- Текст для разбора -
Документ для уяснения
1997-й год. Медунову — 82 года. Он жил один в Москве, похоронив жену и сына. Это первое и последнее интервью Сергея Фёдоровича за период с 1982 года. Его жутко шельмовали, называли в прессе «преступником мирового масштаба», но ни один из авторов разоблачительных публикаций побеседовать с ним не пожелал. Через короткое время его не стало.
Интервью большое. Выберем фрагменты, непосредственно относящиеся к возникновению и мотивам раскрутки «медуновского дела».
— Горбачёв стучал и другие разные сволочи! Его Андропов специально посадил в Ставрополь смотреть за мной, всё докладывать. Я человек со сладкой фамилией и горькой судьбой!
— Ему Медунов не нравился! Он голову мне и оторвал. Уж и не знали, как подобраться: то предлагали возглавить ВЦСПС, то первым заместителем Председателя Совета Министров. Я отказывался: у меня ещё много задумок по Краснодарскому краю. Андропов и Брежнева донимал: надо с Медуновым что-то делать. Леонид Ильич возмутился: «Как можем мы его снять? За ним народ идёт! Какие показатели на Кубани!» Когда я пришёл, собирали сто тонн сильной пшеницы на весь край, а при мне 98% всего кубанского зерна — сильная и ценная пшеница. А миллион сто тысяч тонн кубанского риса? Мы полтора миллиона тонн рыбы в прудах выращивали! Город Сочи давал 60% семян белокочанной капусты в СССР…
— Кандидат в члены Политбюро Долгих. Раков очень любил. А приезжал зимой. Значит, лезь в ледяную воду и подкармливай ему раков! А такой мерзопакостный человек оказался. На Секретариате ЦК выступил: воровство, дескать, у вас. Да, было и воровство! За всеми не уследишь! Все поля не объедешь! Но и какие успехи были!

- Данные -
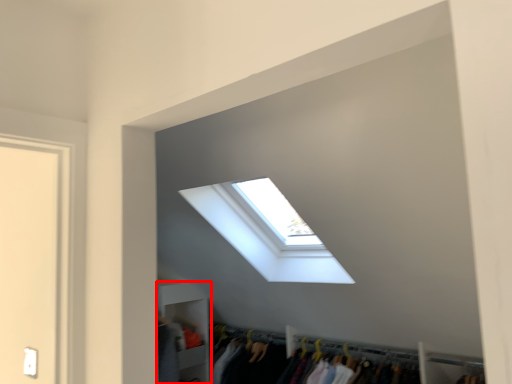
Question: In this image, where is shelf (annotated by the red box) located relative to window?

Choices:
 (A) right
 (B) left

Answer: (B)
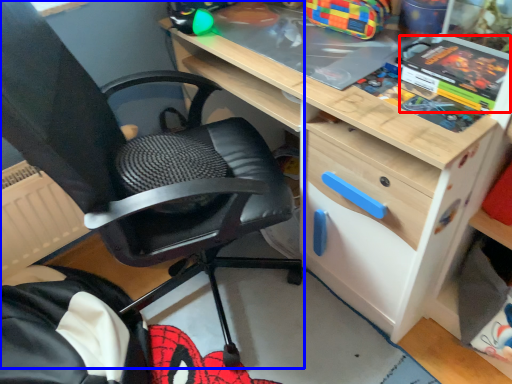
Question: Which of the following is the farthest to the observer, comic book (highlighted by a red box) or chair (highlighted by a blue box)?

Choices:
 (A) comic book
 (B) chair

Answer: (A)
...
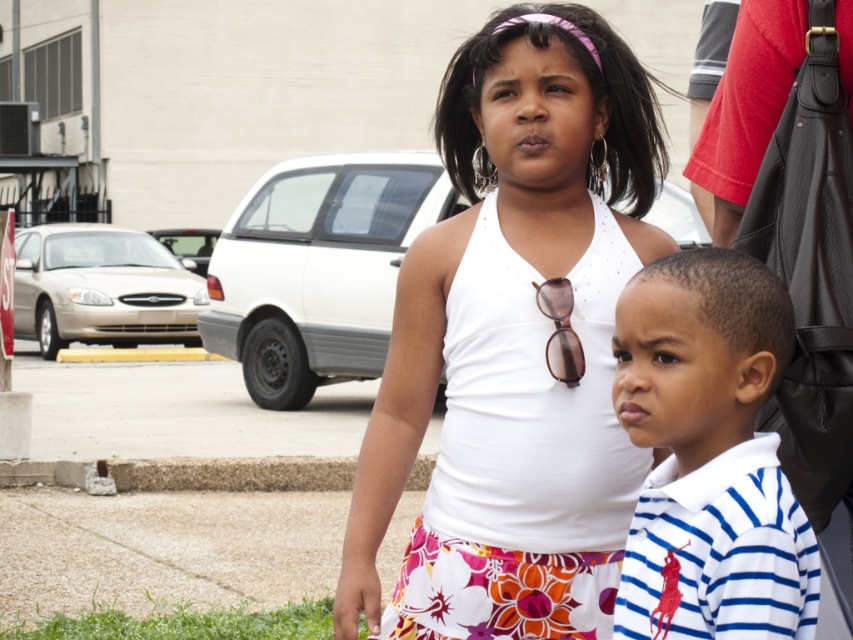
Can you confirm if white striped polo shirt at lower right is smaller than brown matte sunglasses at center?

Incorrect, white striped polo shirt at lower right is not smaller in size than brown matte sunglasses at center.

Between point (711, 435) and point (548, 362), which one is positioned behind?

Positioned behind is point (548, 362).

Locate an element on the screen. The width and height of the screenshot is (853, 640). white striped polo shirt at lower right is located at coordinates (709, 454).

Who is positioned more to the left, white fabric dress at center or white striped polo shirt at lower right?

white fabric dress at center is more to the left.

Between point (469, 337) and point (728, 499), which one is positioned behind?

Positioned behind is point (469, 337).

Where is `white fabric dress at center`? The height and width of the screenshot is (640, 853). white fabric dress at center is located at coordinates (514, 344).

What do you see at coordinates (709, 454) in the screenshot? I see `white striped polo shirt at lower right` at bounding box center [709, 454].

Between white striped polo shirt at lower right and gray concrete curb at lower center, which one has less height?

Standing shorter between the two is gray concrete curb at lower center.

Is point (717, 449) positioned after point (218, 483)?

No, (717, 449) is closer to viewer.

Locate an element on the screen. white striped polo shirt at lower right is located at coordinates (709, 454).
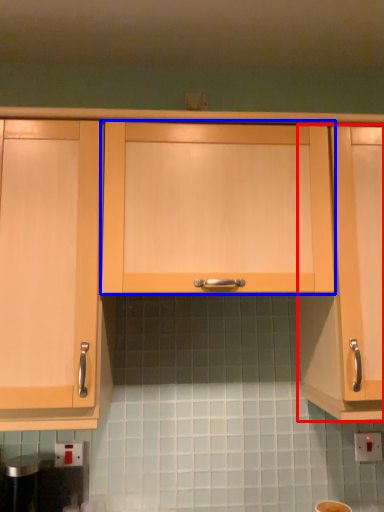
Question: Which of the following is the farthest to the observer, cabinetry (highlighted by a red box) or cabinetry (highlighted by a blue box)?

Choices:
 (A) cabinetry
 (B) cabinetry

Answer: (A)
--
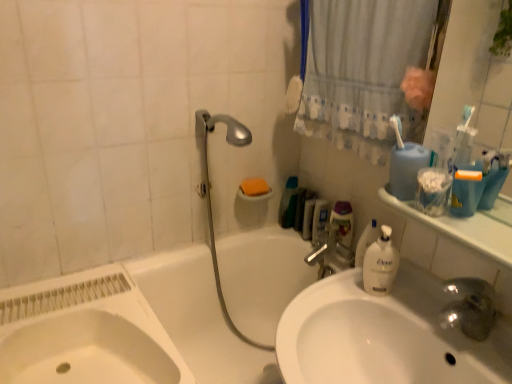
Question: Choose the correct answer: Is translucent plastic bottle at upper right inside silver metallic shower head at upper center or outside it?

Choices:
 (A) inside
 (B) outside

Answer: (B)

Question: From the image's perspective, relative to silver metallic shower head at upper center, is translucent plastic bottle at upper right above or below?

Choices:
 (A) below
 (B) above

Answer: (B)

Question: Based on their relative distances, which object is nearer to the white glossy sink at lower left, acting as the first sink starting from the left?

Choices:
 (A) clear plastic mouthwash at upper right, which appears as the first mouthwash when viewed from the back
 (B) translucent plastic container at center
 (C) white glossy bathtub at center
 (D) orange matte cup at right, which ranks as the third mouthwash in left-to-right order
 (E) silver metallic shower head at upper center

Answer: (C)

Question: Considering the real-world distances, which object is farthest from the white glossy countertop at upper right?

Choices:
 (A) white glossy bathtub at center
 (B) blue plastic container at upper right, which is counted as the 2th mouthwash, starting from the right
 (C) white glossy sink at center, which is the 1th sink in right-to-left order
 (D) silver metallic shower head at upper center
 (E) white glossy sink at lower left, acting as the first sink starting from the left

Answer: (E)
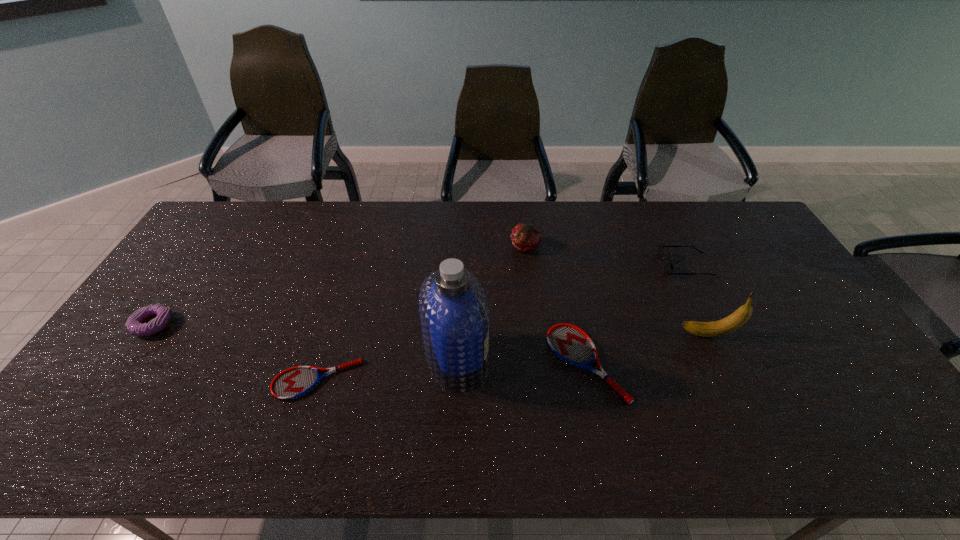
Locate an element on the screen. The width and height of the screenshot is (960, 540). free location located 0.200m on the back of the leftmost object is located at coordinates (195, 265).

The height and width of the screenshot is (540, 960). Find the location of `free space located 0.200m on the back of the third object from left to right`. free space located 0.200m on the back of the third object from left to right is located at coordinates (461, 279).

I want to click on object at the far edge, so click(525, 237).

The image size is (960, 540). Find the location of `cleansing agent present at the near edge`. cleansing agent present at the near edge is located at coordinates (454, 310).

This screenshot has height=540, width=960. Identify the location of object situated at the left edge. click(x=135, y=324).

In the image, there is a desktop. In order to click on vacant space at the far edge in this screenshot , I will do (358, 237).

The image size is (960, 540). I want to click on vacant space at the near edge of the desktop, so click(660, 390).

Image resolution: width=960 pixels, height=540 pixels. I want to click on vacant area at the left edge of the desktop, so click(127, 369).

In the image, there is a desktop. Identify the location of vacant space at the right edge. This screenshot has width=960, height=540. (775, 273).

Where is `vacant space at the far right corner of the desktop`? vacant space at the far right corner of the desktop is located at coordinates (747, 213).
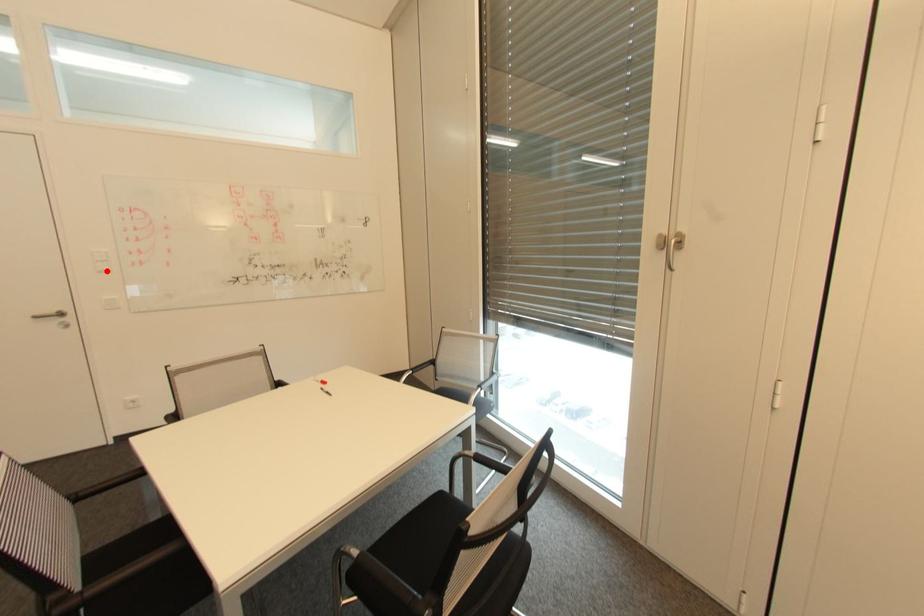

- Ваши задания -
(1) Перескажите абзац текста, начинающийся словами «1997-й год. Медунову — 82 года», в виде краткого списка основных фактов.
(2) Какую долю семян белокочанной капусты в СССР, согласно тексту, давал город Сочи?

- Ответы ниже -
(1)
- 1997 год, Медунову 82 года.
- Жил один в Москве, похоронив жену и сына.
- Это его первое и последнее интервью с 1982 года.
- В прессе его называли «преступником мирового масштаба», но никто из авторов разоблачительных публикаций не захотел с ним побеседовать.
- Вскоре после интервью он умер.

(2) 60%.